Task: Reproduce every line of the records below word for word, keeping the original line breaks and order.
*** Opening Entries shown ***
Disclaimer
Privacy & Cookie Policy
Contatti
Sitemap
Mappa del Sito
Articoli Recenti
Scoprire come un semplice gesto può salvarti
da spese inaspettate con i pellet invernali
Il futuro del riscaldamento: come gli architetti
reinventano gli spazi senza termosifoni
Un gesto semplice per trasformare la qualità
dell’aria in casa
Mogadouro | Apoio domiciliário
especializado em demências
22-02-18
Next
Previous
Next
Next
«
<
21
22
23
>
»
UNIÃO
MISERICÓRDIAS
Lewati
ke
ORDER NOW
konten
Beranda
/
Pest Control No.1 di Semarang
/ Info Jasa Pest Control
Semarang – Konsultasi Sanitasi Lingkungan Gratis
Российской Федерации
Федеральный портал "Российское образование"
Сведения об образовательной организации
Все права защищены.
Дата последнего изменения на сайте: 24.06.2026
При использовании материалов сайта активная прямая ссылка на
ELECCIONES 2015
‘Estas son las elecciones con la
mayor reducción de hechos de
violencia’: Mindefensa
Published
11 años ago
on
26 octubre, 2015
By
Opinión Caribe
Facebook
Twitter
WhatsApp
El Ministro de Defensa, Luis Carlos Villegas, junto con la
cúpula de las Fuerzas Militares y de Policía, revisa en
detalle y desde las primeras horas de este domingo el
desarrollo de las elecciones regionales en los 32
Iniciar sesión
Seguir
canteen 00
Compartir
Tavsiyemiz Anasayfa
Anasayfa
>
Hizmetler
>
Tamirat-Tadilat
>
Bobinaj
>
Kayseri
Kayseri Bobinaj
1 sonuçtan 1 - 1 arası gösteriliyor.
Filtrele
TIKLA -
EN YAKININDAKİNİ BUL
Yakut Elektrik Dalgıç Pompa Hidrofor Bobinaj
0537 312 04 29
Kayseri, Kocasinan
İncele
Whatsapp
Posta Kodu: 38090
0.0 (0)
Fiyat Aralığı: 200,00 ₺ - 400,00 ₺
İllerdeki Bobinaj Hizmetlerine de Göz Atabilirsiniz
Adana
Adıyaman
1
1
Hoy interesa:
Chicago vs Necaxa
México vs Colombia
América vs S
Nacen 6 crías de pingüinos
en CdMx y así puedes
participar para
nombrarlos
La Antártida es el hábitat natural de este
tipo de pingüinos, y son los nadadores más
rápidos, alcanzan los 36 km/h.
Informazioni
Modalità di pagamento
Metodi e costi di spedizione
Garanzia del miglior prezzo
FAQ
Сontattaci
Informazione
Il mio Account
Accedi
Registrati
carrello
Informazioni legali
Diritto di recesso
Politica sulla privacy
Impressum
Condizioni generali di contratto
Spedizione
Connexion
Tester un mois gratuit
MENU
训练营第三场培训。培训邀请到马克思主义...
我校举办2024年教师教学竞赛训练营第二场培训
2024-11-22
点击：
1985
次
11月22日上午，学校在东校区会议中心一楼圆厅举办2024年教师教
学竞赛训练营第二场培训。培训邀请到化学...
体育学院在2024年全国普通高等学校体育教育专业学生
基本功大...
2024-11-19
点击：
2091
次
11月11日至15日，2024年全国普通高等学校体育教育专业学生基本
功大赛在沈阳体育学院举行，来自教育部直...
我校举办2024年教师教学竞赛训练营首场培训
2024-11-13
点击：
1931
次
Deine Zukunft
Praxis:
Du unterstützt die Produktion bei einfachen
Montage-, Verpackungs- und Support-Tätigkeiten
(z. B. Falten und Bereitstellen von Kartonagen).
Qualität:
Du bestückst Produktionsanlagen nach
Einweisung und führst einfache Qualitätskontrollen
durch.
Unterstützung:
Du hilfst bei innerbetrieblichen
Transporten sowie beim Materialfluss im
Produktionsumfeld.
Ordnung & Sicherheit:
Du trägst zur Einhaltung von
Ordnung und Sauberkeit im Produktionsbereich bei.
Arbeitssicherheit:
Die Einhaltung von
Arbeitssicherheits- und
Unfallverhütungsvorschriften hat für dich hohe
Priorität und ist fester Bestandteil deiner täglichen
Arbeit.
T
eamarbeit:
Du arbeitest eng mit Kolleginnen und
*** Closing Entries shown ***
Output for this task:
Disclaimer
Privacy & Cookie Policy
Contatti
Sitemap
Mappa del Sito
Articoli Recenti
Scoprire come un semplice gesto può salvarti
da spese inaspettate con i pellet invernali
Il futuro del riscaldamento: come gli architetti
reinventano gli spazi senza termosifoni
Un gesto semplice per trasformare la qualità
dell’aria in casa
Mogadouro | Apoio domiciliário
especializado em demências
22-02-18
Next
Previous
Next
Next
«
<
21
22
23
>
»
UNIÃO
MISERICÓRDIAS
Lewati
ke
ORDER NOW
konten
Beranda
/
Pest Control No.1 di Semarang
/ Info Jasa Pest Control
Semarang – Konsultasi Sanitasi Lingkungan Gratis
Российской Федерации
Федеральный портал "Российское образование"
Сведения об образовательной организации
Все права защищены.
Дата последнего изменения на сайте: 24.06.2026
При использовании материалов сайта активная прямая ссылка на
ELECCIONES 2015
‘Estas son las elecciones con la
mayor reducción de hechos de
violencia’: Mindefensa
Published
11 años ago
on
26 octubre, 2015
By
Opinión Caribe
Facebook
Twitter
WhatsApp
El Ministro de Defensa, Luis Carlos Villegas, junto con la
cúpula de las Fuerzas Militares y de Policía, revisa en
detalle y desde las primeras horas de este domingo el
desarrollo de las elecciones regionales en los 32
Iniciar sesión
Seguir
canteen 00
Compartir
Tavsiyemiz Anasayfa
Anasayfa
>
Hizmetler
>
Tamirat-Tadilat
>
Bobinaj
>
Kayseri
Kayseri Bobinaj
1 sonuçtan 1 - 1 arası gösteriliyor.
Filtrele
TIKLA -
EN YAKININDAKİNİ BUL
Yakut Elektrik Dalgıç Pompa Hidrofor Bobinaj
0537 312 04 29
Kayseri, Kocasinan
İncele
Whatsapp
Posta Kodu: 38090
0.0 (0)
Fiyat Aralığı: 200,00 ₺ - 400,00 ₺
İllerdeki Bobinaj Hizmetlerine de Göz Atabilirsiniz
Adana
Adıyaman
1
1
Hoy interesa:
Chicago vs Necaxa
México vs Colombia
América vs S
Nacen 6 crías de pingüinos
en CdMx y así puedes
participar para
nombrarlos
La Antártida es el hábitat natural de este
tipo de pingüinos, y son los nadadores más
rápidos, alcanzan los 36 km/h.
Informazioni
Modalità di pagamento
Metodi e costi di spedizione
Garanzia del miglior prezzo
FAQ
Сontattaci
Informazione
Il mio Account
Accedi
Registrati
carrello
Informazioni legali
Diritto di recesso
Politica sulla privacy
Impressum
Condizioni generali di contratto
Spedizione
Connexion
Tester un mois gratuit
MENU
训练营第三场培训。培训邀请到马克思主义...
我校举办2024年教师教学竞赛训练营第二场培训
2024-11-22
点击：
1985
次
11月22日上午，学校在东校区会议中心一楼圆厅举办2024年教师教
学竞赛训练营第二场培训。培训邀请到化学...
体育学院在2024年全国普通高等学校体育教育专业学生
基本功大...
2024-11-19
点击：
2091
次
11月11日至15日，2024年全国普通高等学校体育教育专业学生基本
功大赛在沈阳体育学院举行，来自教育部直...
我校举办2024年教师教学竞赛训练营首场培训
2024-11-13
点击：
1931
次
Deine Zukunft
Praxis:
Du unterstützt die Produktion bei einfachen
Montage-, Verpackungs- und Support-Tätigkeiten
(z. B. Falten und Bereitstellen von Kartonagen).
Qualität:
Du bestückst Produktionsanlagen nach
Einweisung und führst einfache Qualitätskontrollen
durch.
Unterstützung:
Du hilfst bei innerbetrieblichen
Transporten sowie beim Materialfluss im
Produktionsumfeld.
Ordnung & Sicherheit:
Du trägst zur Einhaltung von
Ordnung und Sauberkeit im Produktionsbereich bei.
Arbeitssicherheit:
Die Einhaltung von
Arbeitssicherheits- und
Unfallverhütungsvorschriften hat für dich hohe
Priorität und ist fester Bestandteil deiner täglichen
Arbeit.
T
eamarbeit:
Du arbeitest eng mit Kolleginnen und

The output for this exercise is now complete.